This award is funded under the American Recovery and Reinvestment Act of 2009 (Public Law 111-5).
The investigator and his colleagues propose and study a model which can be used to characterize extremes (specifically threshold exceedances) on a regular spatial lattice. A spatial model for threshold exceedance data needs to handle situations where data values exceed the threshold only in limited areas of the study region. The proposed model accomplishes this by creating an overall model composed of many smaller models. The spatial domain is covered by a number of small and overlapping subregions and data on these subregions is modeled with parametric multivariate extreme value models of low dimension. The investigators show that these subregion models can be combined in such a way that the angular measure of the overall model meets the requirements of an extreme value distribution. The idea of constructing an overall model from models of lower dimension is inspired by lattice models from spatial statistics, and the model's foundation is based on ideas from traditional extreme value theory.

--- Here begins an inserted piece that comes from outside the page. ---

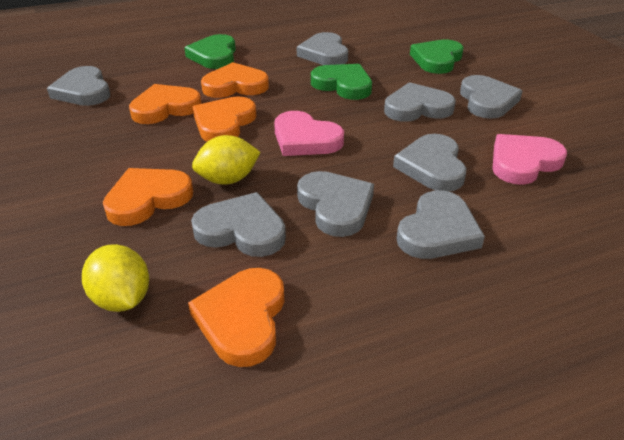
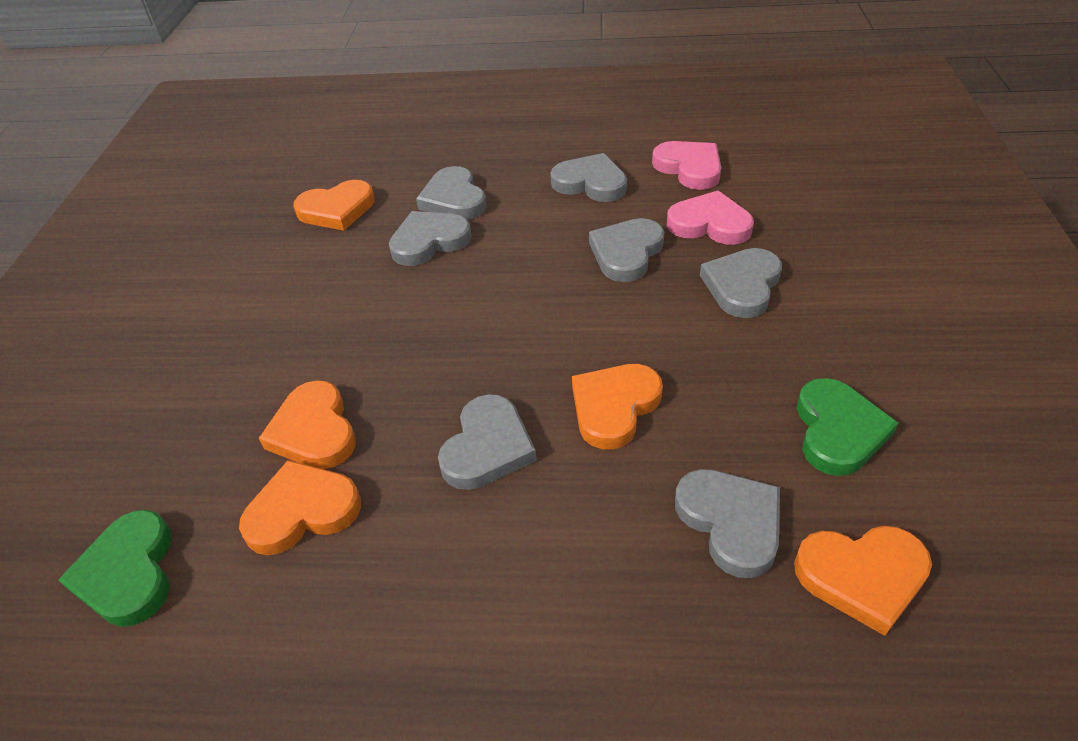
green heart: 3 -> 2
grey heart: 8 -> 7
yellow lemon: 2 -> 0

Although they occur infrequently, understanding the nature of extreme events is important because of their significant human and economic impact. Recently, there has been much interest in spatial modeling of extremes, particularly in the context of modeling geophysical data such as precipitation. Despite the interest in this area, there still exists a need for extremes models which can describe the dependence in spatial data which are recorded at many locations. The goal of this proposal is to develop and study a model for threshold exceedance data that is recorded on a spatial lattice. While the research in this proposal is motivated by spatial, geophysical data, the methodologies could be utilized in extremes applications well beyond climate science. Because multivariate extremes models for high dimensions are lacking, advancements in this area are significant and are likely to be extended and adapted.